We're exactly 1/6 of the way into the season, and what an adventure it has been: the ace on the shelf, a 7-game losing streak sending the Crew into the basement, and a 7-game winning streak propelling Milwaukee into second place.
Nothing that's happened so far, though, is as surprising as what happened today: we put together a win on the basis of clutch hitting from Wes Helms and Chad Moeller. Yes, yes, they're still on the team. Clutch hitting in any form is unfamiliar territory for the Crew, but today they scored one run in each of six separate innings, including the bottom of each inning in which the Cubs had scored. The game was tied in the middle of the 6th, 8th, and 9th, and all three times the Brewers pushed the go-ahead run across in the following half-inning.
What excites me the most at this point is that everyone is contributing. True--some people aren't contributing as much as they ought to be <cough--Spivey--cough>, nor are some people <cough--Obie--cough> as valuable as a certain two-way player whose roster spot they may be occupying, but today's win was a great example of what can happen when things go right for the crew.
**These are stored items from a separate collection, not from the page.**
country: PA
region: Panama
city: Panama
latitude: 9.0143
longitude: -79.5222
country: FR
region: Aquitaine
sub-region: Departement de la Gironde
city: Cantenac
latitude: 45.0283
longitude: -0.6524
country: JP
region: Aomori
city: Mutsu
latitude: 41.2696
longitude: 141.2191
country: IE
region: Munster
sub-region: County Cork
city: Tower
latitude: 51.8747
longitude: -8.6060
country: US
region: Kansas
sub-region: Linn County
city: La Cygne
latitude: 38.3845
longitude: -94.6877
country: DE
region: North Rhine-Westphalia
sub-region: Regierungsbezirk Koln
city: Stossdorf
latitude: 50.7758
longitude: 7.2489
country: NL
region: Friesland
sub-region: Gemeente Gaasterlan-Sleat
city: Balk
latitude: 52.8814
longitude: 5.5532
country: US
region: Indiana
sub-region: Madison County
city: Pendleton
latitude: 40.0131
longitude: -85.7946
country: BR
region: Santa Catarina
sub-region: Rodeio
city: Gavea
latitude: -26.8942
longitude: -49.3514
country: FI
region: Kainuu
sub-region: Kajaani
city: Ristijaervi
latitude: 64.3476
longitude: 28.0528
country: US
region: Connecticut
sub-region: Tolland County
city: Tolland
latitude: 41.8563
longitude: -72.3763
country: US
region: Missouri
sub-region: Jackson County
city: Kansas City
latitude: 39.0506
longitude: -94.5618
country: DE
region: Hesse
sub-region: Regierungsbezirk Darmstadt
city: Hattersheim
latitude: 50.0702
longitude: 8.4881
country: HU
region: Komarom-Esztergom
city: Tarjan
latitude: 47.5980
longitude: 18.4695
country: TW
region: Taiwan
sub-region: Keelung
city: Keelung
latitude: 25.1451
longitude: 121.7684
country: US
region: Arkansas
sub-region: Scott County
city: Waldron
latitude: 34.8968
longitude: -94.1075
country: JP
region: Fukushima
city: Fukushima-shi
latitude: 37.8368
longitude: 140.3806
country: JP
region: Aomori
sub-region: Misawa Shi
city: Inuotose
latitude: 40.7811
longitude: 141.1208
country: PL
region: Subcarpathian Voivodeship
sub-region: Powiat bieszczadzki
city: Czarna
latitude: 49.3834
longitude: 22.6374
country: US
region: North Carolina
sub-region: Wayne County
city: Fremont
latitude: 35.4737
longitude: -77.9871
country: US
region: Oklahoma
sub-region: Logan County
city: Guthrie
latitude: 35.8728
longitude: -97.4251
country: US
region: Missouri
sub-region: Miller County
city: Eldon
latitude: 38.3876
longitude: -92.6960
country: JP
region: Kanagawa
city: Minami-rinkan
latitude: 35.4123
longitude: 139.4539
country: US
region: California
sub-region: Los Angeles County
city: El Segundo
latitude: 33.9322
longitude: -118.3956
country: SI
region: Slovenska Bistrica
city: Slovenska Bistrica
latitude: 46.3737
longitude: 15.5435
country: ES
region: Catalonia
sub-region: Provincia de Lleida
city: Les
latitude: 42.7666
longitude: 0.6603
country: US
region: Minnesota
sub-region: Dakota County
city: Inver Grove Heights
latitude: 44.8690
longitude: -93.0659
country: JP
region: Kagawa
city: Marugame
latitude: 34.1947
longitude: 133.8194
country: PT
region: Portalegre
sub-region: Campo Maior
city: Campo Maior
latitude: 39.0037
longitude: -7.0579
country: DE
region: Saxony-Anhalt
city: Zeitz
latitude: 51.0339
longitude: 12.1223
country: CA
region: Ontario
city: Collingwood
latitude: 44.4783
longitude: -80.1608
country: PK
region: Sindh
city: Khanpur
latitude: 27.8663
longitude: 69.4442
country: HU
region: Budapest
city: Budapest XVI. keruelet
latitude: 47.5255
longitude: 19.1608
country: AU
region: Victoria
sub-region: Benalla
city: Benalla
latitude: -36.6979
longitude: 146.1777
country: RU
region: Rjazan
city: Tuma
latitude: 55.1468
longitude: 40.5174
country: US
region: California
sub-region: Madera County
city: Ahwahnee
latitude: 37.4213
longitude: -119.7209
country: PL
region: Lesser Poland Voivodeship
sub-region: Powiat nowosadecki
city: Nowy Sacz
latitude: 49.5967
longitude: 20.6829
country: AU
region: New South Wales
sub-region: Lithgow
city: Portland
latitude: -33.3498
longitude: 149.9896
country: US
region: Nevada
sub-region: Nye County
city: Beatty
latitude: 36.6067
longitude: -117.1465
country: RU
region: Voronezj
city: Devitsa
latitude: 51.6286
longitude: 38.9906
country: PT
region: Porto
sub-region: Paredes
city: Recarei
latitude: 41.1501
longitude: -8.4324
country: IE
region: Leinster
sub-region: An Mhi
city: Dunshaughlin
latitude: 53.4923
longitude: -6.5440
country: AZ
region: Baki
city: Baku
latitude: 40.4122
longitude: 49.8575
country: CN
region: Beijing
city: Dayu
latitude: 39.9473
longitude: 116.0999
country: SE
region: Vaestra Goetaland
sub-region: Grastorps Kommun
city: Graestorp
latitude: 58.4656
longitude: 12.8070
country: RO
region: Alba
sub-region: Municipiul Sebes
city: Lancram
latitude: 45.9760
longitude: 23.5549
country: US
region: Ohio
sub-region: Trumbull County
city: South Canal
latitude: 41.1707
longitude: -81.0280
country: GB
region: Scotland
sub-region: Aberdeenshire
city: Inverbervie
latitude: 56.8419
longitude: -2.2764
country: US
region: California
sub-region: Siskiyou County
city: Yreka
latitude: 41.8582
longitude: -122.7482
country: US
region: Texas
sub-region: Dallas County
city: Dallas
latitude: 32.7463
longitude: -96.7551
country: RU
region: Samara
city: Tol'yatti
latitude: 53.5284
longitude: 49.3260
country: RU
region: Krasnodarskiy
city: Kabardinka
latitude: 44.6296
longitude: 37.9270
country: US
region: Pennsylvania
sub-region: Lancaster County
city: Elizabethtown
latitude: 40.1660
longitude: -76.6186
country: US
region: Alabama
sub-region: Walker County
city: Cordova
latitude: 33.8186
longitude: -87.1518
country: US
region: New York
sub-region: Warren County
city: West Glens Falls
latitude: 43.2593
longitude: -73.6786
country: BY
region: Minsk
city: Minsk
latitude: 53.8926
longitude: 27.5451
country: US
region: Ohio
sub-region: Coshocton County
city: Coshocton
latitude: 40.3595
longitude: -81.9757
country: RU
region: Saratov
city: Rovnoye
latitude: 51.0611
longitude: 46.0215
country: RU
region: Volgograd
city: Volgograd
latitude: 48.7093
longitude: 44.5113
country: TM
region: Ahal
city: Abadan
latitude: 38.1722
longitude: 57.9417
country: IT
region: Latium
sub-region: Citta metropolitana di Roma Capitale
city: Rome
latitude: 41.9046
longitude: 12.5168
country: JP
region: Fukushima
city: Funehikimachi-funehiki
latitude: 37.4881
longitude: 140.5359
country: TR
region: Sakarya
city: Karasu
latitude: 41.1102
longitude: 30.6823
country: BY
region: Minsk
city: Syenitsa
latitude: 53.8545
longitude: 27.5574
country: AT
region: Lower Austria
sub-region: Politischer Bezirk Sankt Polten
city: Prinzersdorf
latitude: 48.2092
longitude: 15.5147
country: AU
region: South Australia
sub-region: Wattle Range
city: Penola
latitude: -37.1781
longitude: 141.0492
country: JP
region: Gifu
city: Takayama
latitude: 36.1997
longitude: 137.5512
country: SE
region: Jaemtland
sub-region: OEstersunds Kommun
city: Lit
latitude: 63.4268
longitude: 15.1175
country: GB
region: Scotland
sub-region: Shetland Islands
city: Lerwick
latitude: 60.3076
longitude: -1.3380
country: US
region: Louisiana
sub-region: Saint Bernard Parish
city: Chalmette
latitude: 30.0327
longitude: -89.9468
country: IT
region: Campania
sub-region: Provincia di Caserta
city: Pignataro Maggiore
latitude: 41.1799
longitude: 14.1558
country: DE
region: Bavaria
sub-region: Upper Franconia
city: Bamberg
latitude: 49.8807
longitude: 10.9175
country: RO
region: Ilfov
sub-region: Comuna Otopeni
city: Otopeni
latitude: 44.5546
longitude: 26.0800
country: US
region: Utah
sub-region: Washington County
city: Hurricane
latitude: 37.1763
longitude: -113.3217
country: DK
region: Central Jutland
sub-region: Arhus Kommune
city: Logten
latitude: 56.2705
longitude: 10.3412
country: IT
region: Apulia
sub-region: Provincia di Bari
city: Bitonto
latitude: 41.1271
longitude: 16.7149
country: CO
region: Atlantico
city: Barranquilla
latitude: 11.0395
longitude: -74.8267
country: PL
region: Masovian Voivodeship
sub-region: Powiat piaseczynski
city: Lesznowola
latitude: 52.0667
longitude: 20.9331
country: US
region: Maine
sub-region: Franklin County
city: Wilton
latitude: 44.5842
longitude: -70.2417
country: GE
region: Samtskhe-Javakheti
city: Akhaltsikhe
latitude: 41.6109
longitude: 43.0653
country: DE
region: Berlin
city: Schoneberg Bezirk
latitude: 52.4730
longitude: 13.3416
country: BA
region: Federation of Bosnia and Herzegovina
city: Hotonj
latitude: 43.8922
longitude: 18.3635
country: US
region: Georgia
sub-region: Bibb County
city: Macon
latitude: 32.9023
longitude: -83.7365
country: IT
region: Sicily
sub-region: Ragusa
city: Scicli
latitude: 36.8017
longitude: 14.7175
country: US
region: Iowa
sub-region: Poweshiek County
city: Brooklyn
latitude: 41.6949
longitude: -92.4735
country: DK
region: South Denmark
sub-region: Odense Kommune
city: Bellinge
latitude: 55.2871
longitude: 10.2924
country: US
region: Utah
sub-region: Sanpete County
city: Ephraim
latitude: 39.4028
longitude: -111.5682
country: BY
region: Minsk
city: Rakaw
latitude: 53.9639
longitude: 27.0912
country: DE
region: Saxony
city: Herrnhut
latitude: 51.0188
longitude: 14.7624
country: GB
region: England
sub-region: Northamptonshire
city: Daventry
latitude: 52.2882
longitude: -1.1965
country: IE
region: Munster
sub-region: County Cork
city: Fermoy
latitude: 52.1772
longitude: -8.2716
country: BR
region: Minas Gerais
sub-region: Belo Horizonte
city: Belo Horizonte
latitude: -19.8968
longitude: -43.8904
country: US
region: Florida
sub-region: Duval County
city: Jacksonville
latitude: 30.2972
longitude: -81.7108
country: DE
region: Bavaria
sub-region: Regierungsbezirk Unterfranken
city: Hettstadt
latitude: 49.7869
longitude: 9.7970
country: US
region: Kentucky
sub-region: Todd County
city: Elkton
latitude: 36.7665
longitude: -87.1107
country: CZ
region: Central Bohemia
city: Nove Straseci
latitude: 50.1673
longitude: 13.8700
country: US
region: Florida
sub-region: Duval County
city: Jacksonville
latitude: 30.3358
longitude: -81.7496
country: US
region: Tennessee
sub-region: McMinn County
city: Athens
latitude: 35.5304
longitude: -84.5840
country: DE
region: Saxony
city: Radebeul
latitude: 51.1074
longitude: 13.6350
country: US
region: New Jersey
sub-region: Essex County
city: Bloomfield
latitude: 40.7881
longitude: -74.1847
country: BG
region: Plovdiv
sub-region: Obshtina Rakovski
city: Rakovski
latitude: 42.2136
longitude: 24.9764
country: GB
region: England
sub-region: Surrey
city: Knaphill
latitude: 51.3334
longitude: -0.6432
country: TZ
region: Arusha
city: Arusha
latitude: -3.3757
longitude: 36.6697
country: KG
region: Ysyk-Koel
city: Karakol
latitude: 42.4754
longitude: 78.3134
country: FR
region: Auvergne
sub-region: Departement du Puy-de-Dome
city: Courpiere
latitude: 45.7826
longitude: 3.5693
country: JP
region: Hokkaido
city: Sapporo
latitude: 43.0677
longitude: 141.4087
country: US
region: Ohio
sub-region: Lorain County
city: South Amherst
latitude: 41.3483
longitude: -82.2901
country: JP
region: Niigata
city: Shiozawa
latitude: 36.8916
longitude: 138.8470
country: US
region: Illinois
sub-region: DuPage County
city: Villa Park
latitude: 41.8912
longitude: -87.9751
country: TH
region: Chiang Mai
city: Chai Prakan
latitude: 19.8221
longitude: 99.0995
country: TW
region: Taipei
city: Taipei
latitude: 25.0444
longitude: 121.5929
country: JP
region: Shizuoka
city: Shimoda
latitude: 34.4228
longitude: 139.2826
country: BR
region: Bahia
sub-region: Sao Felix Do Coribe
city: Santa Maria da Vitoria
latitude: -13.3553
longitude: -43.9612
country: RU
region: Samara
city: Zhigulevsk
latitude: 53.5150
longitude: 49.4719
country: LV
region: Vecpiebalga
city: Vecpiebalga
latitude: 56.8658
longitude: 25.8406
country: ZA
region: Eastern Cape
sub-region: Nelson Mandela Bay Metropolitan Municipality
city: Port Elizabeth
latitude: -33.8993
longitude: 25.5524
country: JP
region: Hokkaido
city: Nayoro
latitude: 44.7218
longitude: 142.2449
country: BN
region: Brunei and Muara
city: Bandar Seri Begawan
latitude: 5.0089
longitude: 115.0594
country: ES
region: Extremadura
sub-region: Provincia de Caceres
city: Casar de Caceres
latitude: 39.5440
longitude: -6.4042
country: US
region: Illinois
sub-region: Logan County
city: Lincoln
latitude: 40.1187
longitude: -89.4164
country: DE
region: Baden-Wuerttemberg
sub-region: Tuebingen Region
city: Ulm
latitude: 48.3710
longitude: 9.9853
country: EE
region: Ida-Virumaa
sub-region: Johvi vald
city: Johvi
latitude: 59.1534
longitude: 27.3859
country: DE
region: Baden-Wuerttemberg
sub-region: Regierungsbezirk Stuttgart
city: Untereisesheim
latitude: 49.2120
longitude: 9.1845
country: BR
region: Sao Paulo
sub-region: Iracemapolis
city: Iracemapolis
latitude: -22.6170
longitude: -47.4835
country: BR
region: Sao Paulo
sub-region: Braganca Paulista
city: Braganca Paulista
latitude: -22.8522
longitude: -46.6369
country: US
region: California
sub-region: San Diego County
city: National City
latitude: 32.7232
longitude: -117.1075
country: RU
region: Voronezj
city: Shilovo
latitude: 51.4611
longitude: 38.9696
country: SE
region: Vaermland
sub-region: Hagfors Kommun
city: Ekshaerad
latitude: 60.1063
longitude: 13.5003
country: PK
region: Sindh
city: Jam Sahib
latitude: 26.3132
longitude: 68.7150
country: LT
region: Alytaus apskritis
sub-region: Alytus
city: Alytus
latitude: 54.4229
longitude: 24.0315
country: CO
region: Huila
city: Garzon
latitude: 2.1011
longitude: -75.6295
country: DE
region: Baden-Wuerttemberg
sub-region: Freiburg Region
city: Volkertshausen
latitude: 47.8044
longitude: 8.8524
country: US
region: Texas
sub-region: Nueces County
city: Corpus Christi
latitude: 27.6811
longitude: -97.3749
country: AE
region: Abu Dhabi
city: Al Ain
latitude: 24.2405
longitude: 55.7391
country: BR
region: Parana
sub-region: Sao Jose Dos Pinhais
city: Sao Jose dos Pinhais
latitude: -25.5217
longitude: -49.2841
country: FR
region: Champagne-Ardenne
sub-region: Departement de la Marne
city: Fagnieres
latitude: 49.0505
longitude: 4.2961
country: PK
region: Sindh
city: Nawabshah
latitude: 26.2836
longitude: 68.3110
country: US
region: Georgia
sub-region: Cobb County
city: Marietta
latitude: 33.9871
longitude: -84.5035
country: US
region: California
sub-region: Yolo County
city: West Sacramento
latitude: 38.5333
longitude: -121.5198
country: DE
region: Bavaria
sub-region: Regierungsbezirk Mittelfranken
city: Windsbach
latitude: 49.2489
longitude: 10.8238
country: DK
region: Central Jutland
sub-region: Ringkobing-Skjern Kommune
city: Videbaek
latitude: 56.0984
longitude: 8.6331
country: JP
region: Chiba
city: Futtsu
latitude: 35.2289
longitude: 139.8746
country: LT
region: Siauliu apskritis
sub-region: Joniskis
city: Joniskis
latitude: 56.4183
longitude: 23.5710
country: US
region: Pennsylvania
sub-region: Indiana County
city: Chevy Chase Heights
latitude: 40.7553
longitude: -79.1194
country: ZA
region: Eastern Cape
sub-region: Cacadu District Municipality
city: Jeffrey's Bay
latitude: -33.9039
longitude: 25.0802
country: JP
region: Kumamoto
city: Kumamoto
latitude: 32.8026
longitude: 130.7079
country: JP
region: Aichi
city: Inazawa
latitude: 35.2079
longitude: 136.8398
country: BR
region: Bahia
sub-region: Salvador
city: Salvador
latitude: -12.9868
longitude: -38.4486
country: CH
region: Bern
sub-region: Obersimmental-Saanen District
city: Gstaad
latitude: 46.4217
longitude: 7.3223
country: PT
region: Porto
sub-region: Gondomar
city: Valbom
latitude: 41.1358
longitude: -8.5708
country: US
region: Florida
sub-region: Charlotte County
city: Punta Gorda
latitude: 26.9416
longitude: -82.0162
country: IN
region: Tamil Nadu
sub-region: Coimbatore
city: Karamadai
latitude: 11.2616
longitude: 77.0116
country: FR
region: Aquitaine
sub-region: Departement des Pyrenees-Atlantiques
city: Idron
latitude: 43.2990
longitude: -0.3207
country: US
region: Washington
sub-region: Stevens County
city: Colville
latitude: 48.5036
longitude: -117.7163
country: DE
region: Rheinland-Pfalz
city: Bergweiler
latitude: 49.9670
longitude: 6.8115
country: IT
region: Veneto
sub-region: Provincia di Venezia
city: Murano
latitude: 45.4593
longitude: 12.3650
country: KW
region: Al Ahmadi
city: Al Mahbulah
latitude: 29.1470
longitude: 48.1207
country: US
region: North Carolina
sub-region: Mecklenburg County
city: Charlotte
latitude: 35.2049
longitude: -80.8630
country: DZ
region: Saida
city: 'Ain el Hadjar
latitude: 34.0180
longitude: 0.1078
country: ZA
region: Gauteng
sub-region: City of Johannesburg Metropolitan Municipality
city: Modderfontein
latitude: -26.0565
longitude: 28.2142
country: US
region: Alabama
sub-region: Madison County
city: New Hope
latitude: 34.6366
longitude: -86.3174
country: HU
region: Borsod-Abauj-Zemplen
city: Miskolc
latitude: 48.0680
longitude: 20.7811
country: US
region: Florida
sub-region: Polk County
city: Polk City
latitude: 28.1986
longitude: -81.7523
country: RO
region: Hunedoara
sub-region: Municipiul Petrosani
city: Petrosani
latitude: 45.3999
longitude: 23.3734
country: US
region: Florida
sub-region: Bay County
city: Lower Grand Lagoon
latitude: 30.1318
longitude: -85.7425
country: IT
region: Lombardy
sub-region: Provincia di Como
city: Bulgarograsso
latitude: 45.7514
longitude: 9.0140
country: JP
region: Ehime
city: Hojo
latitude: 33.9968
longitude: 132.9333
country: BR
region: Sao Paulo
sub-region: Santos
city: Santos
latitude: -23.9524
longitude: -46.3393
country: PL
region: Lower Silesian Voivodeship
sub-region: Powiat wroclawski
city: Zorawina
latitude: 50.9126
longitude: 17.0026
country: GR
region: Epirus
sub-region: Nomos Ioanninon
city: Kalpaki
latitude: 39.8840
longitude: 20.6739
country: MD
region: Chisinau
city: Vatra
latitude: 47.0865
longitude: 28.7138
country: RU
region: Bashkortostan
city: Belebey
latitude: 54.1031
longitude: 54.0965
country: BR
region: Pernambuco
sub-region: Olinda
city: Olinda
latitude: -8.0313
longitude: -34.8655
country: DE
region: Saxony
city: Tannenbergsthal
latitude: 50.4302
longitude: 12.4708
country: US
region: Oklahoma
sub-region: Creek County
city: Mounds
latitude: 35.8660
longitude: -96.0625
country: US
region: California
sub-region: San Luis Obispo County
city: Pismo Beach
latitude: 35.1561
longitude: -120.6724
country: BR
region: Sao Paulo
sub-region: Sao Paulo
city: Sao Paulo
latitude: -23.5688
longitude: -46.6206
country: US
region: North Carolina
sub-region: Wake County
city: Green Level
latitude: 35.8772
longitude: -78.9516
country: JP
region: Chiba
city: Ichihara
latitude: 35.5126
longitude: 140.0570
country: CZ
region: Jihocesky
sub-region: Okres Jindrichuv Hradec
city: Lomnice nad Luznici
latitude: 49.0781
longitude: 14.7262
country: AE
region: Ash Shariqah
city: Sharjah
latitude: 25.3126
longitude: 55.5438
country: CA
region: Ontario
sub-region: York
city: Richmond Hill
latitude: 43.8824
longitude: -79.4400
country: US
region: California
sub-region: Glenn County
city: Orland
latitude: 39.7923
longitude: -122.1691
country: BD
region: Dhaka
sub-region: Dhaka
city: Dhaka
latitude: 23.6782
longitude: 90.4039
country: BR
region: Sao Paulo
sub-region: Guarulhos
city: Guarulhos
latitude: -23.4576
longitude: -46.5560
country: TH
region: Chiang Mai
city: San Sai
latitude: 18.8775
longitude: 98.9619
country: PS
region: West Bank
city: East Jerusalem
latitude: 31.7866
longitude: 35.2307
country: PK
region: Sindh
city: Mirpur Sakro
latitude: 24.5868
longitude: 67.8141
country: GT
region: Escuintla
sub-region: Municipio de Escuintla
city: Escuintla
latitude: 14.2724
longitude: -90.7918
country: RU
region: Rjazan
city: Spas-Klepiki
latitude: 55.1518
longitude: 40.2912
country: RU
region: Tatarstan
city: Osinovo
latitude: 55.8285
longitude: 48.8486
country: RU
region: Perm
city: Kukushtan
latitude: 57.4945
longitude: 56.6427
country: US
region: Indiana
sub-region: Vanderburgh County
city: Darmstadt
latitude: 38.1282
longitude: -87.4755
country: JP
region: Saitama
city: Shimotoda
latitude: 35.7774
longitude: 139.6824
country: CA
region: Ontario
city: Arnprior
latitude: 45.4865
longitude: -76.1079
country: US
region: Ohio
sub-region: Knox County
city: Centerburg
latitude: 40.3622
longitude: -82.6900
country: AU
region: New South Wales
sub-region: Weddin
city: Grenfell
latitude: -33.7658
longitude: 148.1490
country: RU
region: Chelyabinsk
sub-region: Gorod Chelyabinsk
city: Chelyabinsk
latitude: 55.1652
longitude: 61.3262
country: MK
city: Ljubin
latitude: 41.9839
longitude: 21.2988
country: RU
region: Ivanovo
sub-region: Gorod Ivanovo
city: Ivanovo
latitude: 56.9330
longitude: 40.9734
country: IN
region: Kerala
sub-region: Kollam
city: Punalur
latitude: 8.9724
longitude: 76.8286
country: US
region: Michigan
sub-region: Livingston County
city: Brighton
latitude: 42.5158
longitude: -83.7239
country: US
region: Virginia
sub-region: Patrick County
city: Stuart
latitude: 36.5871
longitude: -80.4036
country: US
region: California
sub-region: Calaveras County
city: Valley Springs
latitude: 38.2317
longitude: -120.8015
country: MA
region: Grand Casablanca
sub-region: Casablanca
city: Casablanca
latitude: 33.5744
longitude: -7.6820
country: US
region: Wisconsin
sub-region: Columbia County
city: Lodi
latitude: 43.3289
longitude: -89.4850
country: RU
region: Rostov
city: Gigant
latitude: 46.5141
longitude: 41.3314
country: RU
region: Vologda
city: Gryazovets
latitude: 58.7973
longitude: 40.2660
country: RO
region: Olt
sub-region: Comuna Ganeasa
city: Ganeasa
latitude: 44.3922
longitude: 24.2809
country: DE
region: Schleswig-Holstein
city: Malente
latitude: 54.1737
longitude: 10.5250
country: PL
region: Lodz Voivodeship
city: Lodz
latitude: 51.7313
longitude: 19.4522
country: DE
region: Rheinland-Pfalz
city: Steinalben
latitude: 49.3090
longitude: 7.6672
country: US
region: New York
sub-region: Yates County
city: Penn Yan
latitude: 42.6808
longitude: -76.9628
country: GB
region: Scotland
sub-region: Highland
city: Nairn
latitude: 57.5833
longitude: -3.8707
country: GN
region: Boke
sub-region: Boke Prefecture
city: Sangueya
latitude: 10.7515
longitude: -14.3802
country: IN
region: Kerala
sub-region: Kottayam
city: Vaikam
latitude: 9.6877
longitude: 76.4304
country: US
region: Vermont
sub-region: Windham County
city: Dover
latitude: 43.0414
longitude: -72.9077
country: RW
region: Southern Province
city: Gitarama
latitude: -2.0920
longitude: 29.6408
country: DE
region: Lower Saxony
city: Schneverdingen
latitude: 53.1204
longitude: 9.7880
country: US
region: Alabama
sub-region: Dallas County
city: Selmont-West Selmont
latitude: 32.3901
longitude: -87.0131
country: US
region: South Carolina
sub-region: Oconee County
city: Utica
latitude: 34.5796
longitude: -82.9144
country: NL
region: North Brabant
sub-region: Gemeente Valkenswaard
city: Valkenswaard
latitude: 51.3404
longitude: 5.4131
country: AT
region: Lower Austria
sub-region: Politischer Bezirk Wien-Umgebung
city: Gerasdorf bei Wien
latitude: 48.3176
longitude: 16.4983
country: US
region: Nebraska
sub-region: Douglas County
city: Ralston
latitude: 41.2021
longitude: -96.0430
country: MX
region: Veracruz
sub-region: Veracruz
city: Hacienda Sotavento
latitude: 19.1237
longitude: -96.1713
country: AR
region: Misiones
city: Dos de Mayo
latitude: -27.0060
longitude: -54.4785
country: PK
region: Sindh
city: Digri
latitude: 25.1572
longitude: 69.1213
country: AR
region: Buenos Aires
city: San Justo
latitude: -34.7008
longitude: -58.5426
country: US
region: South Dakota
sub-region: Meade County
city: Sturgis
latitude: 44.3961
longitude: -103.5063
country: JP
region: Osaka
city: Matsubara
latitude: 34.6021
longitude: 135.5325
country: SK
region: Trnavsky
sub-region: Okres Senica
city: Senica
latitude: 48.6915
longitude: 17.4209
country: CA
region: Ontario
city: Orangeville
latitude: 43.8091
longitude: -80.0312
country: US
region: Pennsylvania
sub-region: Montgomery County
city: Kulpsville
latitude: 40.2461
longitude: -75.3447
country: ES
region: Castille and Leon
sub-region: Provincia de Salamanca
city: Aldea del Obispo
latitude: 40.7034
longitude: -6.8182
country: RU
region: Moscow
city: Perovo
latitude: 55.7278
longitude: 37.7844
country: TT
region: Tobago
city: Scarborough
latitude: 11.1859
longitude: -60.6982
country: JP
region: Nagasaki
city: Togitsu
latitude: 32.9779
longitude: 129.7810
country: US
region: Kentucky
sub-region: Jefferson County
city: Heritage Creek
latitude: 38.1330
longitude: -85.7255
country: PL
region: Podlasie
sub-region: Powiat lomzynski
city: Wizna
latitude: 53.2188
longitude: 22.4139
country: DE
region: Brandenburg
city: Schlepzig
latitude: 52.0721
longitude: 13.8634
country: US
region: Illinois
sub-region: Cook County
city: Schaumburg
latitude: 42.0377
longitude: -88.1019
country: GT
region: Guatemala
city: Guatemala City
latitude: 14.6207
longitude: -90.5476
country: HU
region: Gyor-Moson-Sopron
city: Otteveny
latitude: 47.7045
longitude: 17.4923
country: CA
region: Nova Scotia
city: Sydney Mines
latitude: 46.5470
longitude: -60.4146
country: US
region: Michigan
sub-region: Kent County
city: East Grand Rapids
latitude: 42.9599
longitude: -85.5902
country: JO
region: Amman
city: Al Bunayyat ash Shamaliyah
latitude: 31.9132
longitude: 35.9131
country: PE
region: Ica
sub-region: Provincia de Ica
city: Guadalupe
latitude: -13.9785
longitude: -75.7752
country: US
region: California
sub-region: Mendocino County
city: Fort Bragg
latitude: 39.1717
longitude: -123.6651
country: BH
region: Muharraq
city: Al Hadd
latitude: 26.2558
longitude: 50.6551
- 6 solid innings, a quality start, from Gary Glover, who had been distinctly unimpressive up to this point. Most encouraging was his 6 K's--a rate that, if he keeps it up, would suggest he belongs in this rotation.
- A credible job from a variety of bullpen contributors, despite some rough spots. We got a nice performance from Julio Santana, and Turnbow didn't melt down after giving up the tying run. Matt Wise sure wasn't on his game today, giving up a walk and hitting a guy, but Bottalico kept the damage down in a potentially nasty situation. I couldn't help but think that the 8th inning tonight illustrates the difference between this Brewer team and squads of old: in 2003, Vizcaino would've come in and given up six runs--game over, winning streak over, let's head back to the basement.
- Offense from all comers: 5 Brewers got RBIs today, including Moeller and Helms for their solo shots. Even with Branyan, Spivey, and Hall quiet, a mix of production from everywhere else in the lineup kept things going. And as I mentioned before, it was nothing if not timely. The Cubs were never permitted to gain any momentum.
- Ned Yost managed well. He recognized that he had the bullpen arms available to save Matt Wise from a disaster, and he did it right away. He didn't press his luck with Glover. He--somewhat due to luck--pressed the right buttons at the right times, bringing Helms in to homer. He chose small-ball with Clark on first and none out in the ninth, which with Jenkins and Lee coming up, makes some sense. I didn't see the Spivey SB attempt, but perhaps miraculously, it worked. It's easy to look like a good manager when your team is producing, but a close analysis of Ned's moves this afternoon make him look pretty good, even if the result had been different.
And if that weren't enough happy news, try this: Victor Zambrano, tomorrow's slated starter for the Mets, is 1-3 with a 5.81 ERA.